*** Dataset Section Begins ***

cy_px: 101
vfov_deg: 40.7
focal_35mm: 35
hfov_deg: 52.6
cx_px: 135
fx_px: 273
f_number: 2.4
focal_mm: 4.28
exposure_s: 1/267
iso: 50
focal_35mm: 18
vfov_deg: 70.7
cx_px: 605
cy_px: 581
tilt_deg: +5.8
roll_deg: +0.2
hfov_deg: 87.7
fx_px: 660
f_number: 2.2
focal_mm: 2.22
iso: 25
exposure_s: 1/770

*** Dataset Section Ends ***
*** Dataset Section Begins ***

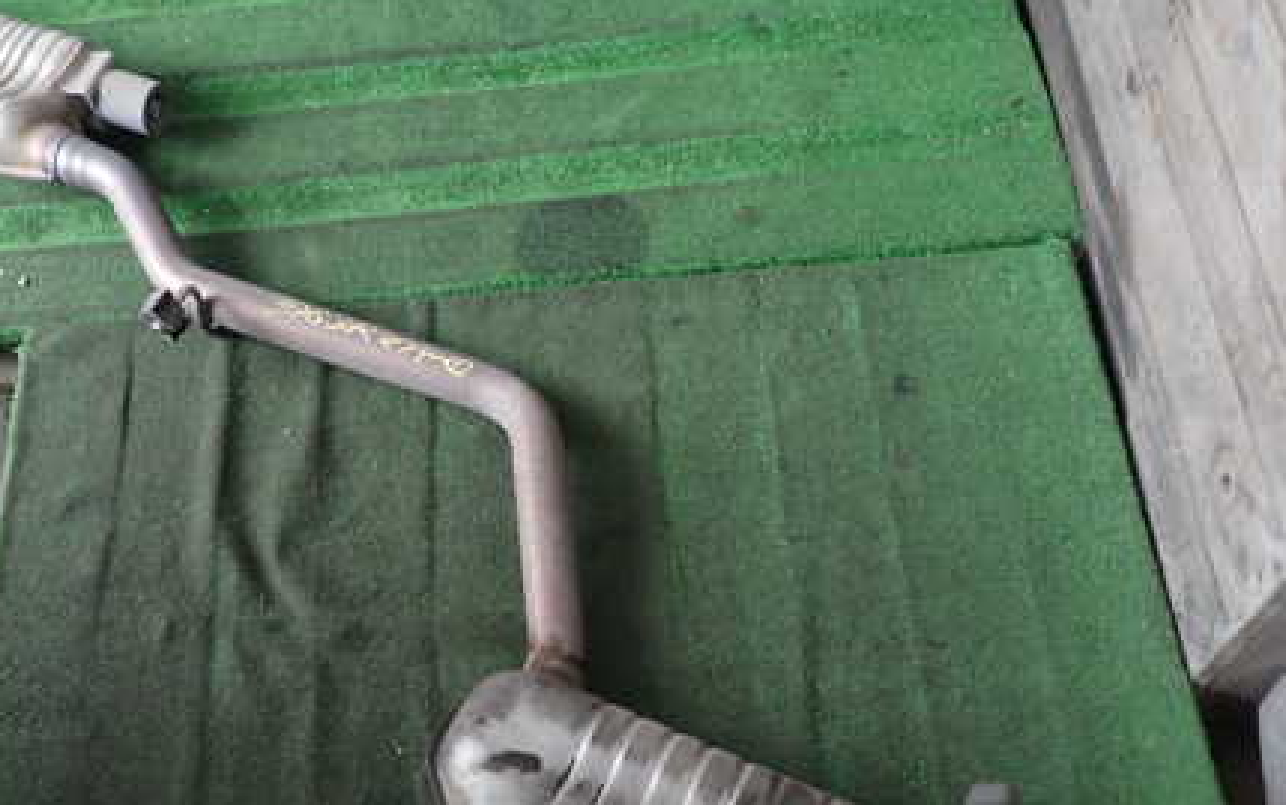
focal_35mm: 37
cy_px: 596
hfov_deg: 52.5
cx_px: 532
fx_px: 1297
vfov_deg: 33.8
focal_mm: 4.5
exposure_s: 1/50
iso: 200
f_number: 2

*** Dataset Section Ends ***
*** Dataset Section Begins ***

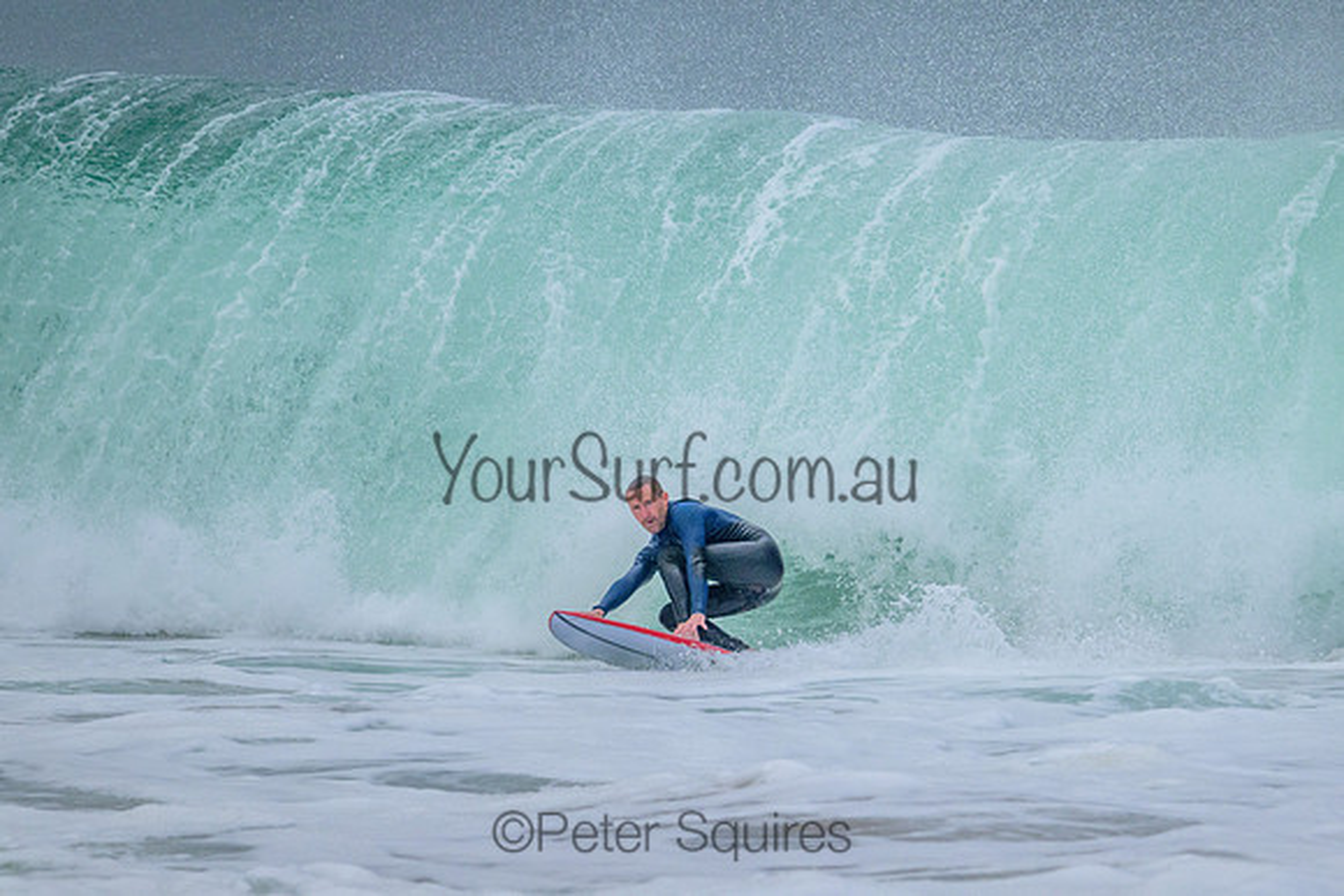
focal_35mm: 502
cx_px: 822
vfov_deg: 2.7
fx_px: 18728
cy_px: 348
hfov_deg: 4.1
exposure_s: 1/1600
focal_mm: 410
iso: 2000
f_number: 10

*** Dataset Section Ends ***

From the material above, copy exactly the lines between the line holding "focal_35mm: 502" and the line holding "f_number: 10", inclusive, and only those.

focal_35mm: 502
cx_px: 822
vfov_deg: 2.7
fx_px: 18728
cy_px: 348
hfov_deg: 4.1
exposure_s: 1/1600
focal_mm: 410
iso: 2000
f_number: 10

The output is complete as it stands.